**Questions to answer**
**A)** In the passage on Robotosis, what should someone who is always active try to do?
**B)** Quote everything in the passage on Robotosis from "This is also" down to "light of God.".

**Selected extract**
****************

And they who remain shall also be quickened; nevertheless, they shall return again to their own place, to enjoy that which they are willing to receive, because they were not willing to enjoy that which they might have received. For what doth it profit a man if a gift is bestowed upon him, and he receive not the gift? Behold, he rejoices not in that which is given unto him, neither rejoices in him who is the giver of the gift. - D&C 88:32-33
But how do you cure it? The way out of Robotosis is hard and simple at the same time. It involves working against your natural tendencies. Your natural tendencies are a caricature of something deeper and more eternal, but to become what it really is on a higher level, you need to frustrate it. If you like to laze around, push yourself to be active. If you’re always active, try to push yourself to sit still. Do something that blocks the natural flow of being that characterizes Robotosis. Get in your own way.
This is also why organized religions are helpful. Organized religions can be (but often aren’t) a cure for Robotosis. The more that is asked of you in a religion, the less you can bum off your own unrefined tendencies. Religions are like a model of authentic being that frustrates the natural man whenever he wants to slide into inauthentic being. They are a “great check.” They keep us awake to the light of God.

****************

**Given records**
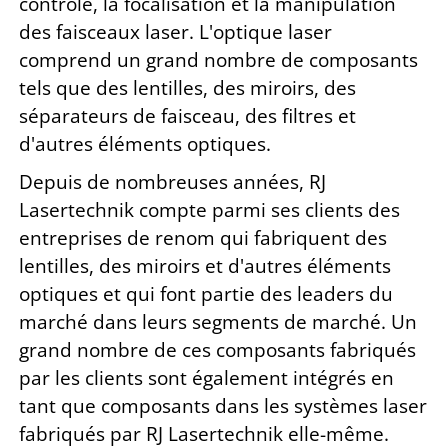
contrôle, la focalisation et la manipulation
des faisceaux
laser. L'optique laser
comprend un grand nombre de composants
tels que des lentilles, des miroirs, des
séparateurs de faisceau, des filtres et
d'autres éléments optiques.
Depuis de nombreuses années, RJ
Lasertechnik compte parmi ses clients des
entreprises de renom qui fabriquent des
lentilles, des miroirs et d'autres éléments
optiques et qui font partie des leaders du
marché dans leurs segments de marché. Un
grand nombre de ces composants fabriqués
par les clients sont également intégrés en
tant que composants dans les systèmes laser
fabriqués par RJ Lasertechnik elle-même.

****************

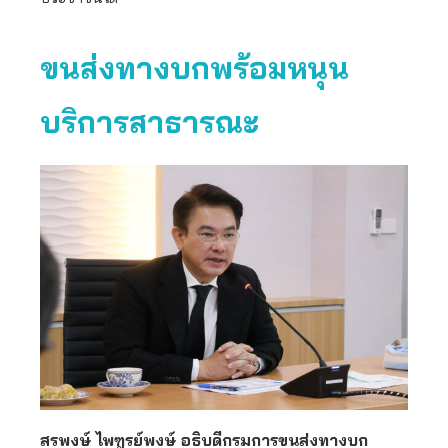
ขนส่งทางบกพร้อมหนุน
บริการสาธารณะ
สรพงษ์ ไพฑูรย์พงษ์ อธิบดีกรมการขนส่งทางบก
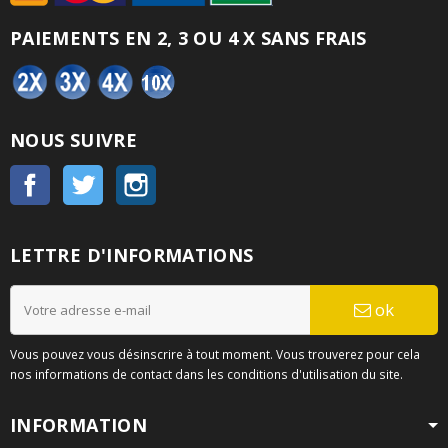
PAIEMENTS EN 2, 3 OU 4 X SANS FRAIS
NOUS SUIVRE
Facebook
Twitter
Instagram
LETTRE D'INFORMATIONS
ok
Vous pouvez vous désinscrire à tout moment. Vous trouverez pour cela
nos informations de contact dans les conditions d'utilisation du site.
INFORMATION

****************

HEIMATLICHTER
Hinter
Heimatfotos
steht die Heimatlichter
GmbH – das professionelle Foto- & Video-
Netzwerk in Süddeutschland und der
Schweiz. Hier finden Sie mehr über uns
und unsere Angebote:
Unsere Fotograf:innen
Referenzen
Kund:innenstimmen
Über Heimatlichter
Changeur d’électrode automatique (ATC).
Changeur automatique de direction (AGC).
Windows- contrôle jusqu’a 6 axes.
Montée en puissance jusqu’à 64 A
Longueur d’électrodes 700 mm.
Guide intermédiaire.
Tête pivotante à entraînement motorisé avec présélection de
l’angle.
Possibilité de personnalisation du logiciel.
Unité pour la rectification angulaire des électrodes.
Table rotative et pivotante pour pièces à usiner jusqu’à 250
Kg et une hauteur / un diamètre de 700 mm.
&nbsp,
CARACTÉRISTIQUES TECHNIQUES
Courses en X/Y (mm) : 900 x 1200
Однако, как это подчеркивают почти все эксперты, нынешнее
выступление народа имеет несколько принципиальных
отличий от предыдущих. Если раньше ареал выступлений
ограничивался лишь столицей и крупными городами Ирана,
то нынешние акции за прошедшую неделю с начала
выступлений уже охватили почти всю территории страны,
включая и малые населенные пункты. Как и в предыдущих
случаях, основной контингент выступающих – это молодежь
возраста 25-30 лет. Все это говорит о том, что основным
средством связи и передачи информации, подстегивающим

****************

**Results for the exercise**
**A)** Push themselves to sit still.

**B)**
This is also why organized religions are helpful. Organized religions can be (but often aren’t) a cure for Robotosis. The more that is asked of you in a religion, the less you can bum off your own unrefined tendencies. Religions are like a model of authentic being that frustrates the natural man whenever he wants to slide into inauthentic being. They are a “great check.” They keep us awake to the light of God.